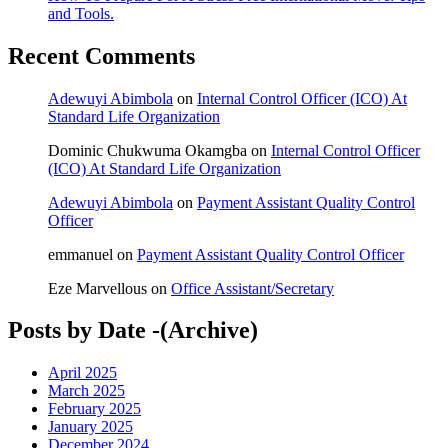
and Tools.
Recent Comments
Adewuyi Abimbola
on
Internal Control Officer (ICO) At
Standard Life Organization
Dominic Chukwuma Okamgba
on
Internal Control Officer
(ICO) At Standard Life Organization
Adewuyi Abimbola
on
Payment Assistant Quality Control
Officer
emmanuel
on
Payment Assistant Quality Control Officer
Eze Marvellous
on
Office Assistant/Secretary
Posts by Date -(Archive)
April 2025
March 2025
February 2025
January 2025
December 2024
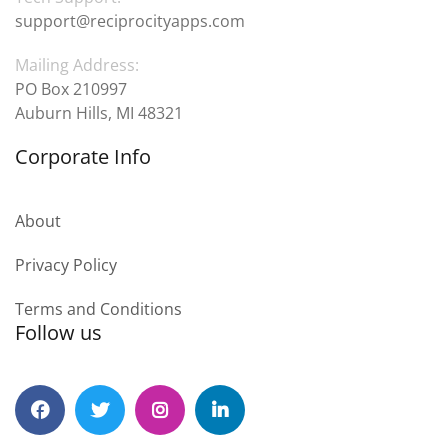
support@reciprocityapps.com
Mailing Address:
PO Box 210997
Auburn Hills, MI 48321
Corporate Info
About
Privacy Policy
Terms and Conditions
Follow us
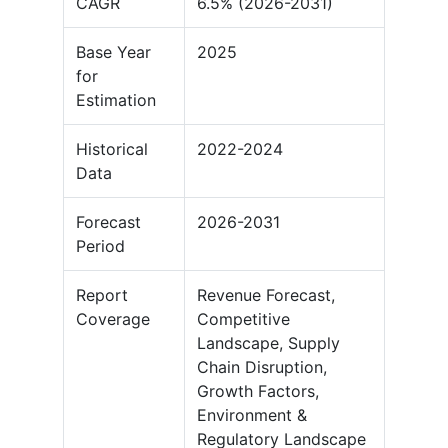
CAGR
6.5% (2026-2031)
Base Year
2025
for
Estimation
Historical
2022-2024
Data
Forecast
2026-2031
Period
Report
Revenue Forecast,
Coverage
Competitive
Landscape, Supply
Chain Disruption,
Growth Factors,
Environment &
Regulatory Landscape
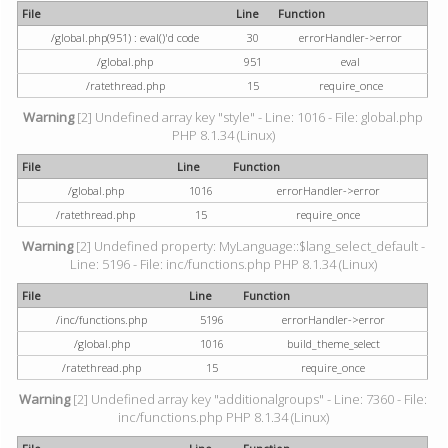
File
Line
Function
/global.php(951) : eval()'d code
30
errorHandler->error
/global.php
951
eval
/ratethread.php
15
require_once
Warning
[2] Undefined array key "style" - Line: 1016 - File: global.php
PHP 8.1.34 (Linux)
File
Line
Function
/global.php
1016
errorHandler->error
/ratethread.php
15
require_once
Warning
[2] Undefined property: MyLanguage::$lang_select_default -
Line: 5196 - File: inc/functions.php PHP 8.1.34 (Linux)
File
Line
Function
/inc/functions.php
5196
errorHandler->error
/global.php
1016
build_theme_select
/ratethread.php
15
require_once
Warning
[2] Undefined array key "additionalgroups" - Line: 7360 - File:
inc/functions.php PHP 8.1.34 (Linux)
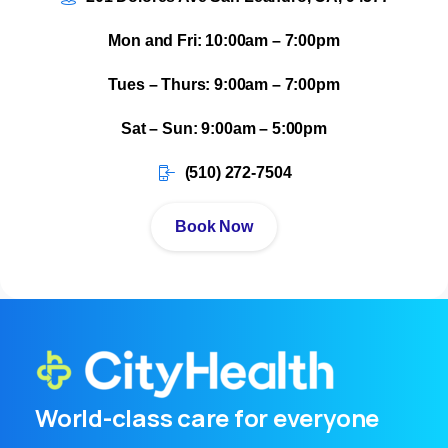
Mon and Fri: 10:00am – 7:00pm
Tues – Thurs: 9:00am – 7:00pm
Sat – Sun: 9:00am – 5:00pm
(510) 272-7504
Book Now
World-class care for everyone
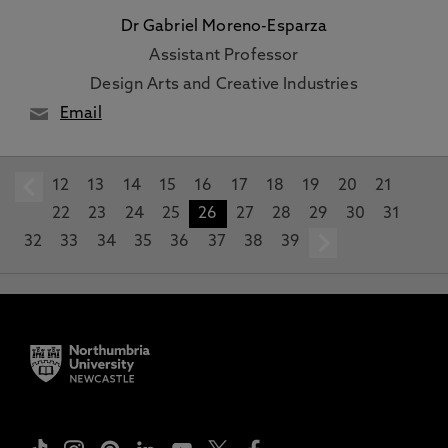
Dr Gabriel Moreno-Esparza
Assistant Professor
Design Arts and Creative Industries
Email
12
prev
13
14
15
16
17
18
19
20
21
22
23
24
25
26
27
28
29
30
31
32
33
34
35
36
37
38
39
next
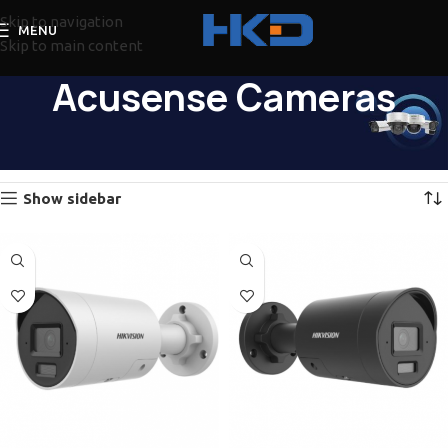
Skip to navigation
MENU
Skip to main content
Acusense Cameras
Home
Hikvision
Cameras
Acusense Cameras
Showing 1–12 of 57 results
Show sidebar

_Request_
Scan the records for the string "Quality" and report each line where it occurs.

_Expected output_
Payment Assistant Quality Control
Payment Assistant Quality Control Officer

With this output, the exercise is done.